- _TASK ITEM_: From the data underneath, reproduce exactly the stretch that begins at the line with "ottoman: none [304,473,405,586]" and ends after the line with "fruit bowl: none [485,317,531,339]".

- _THE DATA_:
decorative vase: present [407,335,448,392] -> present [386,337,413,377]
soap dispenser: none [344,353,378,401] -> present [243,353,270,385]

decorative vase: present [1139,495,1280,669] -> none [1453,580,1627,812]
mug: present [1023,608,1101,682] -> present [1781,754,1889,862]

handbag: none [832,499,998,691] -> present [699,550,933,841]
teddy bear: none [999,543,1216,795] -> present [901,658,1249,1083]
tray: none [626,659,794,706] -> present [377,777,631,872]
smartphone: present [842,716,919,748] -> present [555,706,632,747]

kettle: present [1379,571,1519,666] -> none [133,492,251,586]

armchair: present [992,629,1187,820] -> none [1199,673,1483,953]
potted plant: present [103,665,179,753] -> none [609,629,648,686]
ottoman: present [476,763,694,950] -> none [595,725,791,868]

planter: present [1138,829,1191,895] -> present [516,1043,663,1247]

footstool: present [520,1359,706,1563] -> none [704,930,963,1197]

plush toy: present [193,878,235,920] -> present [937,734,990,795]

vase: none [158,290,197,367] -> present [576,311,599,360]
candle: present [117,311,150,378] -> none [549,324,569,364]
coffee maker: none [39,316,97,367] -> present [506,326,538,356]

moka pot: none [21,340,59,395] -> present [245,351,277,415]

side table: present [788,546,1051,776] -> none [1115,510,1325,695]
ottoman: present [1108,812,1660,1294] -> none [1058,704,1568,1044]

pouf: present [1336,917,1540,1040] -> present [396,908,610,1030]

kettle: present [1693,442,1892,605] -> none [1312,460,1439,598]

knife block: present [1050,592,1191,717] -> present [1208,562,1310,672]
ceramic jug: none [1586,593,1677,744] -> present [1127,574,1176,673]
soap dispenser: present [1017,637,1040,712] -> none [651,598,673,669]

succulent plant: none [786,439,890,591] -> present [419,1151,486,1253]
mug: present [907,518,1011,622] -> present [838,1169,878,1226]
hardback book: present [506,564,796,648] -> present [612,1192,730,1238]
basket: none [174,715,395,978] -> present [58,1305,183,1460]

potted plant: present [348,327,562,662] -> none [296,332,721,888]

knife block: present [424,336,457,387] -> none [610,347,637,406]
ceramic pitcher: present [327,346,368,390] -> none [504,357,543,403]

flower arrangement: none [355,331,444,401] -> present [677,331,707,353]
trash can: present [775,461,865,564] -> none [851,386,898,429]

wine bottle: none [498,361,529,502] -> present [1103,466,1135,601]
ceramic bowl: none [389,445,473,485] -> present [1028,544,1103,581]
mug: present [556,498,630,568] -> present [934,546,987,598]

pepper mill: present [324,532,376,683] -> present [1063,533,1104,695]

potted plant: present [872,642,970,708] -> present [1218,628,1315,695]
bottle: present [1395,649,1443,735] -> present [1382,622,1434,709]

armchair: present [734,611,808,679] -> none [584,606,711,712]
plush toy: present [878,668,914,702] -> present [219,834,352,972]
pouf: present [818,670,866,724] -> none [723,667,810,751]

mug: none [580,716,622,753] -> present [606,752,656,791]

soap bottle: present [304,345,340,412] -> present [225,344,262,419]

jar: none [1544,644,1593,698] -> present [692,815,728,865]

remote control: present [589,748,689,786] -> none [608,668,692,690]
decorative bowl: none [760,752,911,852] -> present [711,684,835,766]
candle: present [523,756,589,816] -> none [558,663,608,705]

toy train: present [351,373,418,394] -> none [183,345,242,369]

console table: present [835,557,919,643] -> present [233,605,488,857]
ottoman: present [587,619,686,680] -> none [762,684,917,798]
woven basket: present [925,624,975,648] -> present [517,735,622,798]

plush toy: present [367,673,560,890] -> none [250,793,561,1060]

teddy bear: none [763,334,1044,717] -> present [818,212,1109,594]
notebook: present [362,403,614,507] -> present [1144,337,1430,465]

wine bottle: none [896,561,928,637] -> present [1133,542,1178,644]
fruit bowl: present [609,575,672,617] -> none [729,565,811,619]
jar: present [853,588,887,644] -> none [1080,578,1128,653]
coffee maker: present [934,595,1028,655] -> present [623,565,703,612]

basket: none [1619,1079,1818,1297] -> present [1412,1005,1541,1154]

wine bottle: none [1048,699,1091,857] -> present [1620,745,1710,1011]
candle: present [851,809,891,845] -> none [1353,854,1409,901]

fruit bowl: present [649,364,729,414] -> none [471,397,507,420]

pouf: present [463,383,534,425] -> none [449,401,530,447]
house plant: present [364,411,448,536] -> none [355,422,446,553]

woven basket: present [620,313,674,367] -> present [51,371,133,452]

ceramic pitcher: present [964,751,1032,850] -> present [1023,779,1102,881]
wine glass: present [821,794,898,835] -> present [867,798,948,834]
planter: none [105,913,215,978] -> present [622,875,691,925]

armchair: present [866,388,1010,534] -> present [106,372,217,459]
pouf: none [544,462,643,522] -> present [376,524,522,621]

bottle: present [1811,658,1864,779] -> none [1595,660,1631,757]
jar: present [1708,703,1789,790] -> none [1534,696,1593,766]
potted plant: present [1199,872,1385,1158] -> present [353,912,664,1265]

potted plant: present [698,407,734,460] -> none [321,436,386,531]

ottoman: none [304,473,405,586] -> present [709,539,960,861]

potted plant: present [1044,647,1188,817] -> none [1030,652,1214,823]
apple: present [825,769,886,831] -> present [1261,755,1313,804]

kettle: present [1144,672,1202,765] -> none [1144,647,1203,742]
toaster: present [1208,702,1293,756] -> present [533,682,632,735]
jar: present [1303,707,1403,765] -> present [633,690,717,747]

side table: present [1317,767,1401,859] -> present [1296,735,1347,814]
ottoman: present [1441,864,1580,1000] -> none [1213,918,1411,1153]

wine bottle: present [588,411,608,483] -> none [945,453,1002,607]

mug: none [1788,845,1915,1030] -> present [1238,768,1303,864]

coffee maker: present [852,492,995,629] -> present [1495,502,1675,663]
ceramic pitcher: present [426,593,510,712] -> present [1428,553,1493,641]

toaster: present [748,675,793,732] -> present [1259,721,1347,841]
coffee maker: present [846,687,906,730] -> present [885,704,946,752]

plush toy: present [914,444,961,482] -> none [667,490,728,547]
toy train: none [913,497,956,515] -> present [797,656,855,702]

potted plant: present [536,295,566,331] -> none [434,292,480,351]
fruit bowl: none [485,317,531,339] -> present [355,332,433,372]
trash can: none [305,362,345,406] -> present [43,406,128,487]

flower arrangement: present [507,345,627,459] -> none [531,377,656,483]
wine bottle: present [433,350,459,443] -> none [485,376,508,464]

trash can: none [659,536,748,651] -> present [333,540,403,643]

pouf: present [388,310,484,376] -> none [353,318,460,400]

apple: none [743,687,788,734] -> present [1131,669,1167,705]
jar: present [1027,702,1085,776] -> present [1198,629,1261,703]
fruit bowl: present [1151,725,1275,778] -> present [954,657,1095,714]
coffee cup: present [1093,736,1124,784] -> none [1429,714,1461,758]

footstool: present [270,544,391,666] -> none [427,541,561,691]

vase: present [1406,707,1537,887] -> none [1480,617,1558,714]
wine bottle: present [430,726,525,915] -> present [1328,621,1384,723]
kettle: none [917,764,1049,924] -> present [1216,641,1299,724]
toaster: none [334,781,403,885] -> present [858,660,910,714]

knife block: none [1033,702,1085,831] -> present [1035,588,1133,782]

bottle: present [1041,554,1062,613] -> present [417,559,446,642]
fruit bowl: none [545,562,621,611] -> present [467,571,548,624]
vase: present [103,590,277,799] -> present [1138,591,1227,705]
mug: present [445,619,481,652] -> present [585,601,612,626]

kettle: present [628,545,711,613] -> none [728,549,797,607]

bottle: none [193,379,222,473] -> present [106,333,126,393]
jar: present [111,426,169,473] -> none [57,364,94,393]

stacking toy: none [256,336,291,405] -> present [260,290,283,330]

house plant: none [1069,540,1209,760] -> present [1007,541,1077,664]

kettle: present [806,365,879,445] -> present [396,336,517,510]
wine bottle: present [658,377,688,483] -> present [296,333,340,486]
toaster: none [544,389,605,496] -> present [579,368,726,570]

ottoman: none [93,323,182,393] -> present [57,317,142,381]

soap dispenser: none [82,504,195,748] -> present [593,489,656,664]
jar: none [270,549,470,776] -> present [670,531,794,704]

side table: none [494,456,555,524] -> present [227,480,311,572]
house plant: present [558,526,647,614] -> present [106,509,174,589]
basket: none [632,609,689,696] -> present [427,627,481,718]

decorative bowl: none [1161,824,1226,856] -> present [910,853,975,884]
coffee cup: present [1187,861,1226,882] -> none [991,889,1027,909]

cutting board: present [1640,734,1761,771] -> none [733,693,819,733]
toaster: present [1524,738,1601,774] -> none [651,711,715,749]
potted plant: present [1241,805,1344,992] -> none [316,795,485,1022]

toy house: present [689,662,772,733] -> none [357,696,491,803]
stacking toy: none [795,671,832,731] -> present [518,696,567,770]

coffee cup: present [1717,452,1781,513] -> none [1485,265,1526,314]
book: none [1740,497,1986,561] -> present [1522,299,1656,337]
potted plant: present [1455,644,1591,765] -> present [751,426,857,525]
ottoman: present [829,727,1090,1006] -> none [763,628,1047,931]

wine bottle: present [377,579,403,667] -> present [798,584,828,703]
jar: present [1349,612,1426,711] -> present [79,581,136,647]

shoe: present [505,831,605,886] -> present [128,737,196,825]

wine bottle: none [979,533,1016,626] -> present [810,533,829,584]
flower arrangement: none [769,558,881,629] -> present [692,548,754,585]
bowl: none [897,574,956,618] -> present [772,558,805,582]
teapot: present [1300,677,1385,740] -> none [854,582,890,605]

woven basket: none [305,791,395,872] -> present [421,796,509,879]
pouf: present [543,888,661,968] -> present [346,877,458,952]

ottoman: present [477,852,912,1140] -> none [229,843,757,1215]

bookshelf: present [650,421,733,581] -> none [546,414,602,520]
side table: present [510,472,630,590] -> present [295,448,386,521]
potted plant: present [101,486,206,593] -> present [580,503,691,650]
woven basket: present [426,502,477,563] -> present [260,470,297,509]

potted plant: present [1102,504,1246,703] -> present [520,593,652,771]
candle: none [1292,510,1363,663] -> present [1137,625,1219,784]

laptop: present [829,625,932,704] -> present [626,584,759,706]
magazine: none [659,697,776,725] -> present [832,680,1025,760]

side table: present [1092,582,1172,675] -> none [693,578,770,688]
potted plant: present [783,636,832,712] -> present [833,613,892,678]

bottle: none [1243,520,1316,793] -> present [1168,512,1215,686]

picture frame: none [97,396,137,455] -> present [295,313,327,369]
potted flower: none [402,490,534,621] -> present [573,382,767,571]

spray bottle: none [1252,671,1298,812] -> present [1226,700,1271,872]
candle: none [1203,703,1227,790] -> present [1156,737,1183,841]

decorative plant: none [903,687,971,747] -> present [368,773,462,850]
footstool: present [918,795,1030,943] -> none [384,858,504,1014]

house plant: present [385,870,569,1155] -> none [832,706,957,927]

- _ANSWER SPACE_:
ottoman: none [304,473,405,586] -> present [709,539,960,861]

potted plant: present [1044,647,1188,817] -> none [1030,652,1214,823]
apple: present [825,769,886,831] -> present [1261,755,1313,804]

kettle: present [1144,672,1202,765] -> none [1144,647,1203,742]
toaster: present [1208,702,1293,756] -> present [533,682,632,735]
jar: present [1303,707,1403,765] -> present [633,690,717,747]

side table: present [1317,767,1401,859] -> present [1296,735,1347,814]
ottoman: present [1441,864,1580,1000] -> none [1213,918,1411,1153]

wine bottle: present [588,411,608,483] -> none [945,453,1002,607]

mug: none [1788,845,1915,1030] -> present [1238,768,1303,864]

coffee maker: present [852,492,995,629] -> present [1495,502,1675,663]
ceramic pitcher: present [426,593,510,712] -> present [1428,553,1493,641]

toaster: present [748,675,793,732] -> present [1259,721,1347,841]
coffee maker: present [846,687,906,730] -> present [885,704,946,752]

plush toy: present [914,444,961,482] -> none [667,490,728,547]
toy train: none [913,497,956,515] -> present [797,656,855,702]

potted plant: present [536,295,566,331] -> none [434,292,480,351]
fruit bowl: none [485,317,531,339] -> present [355,332,433,372]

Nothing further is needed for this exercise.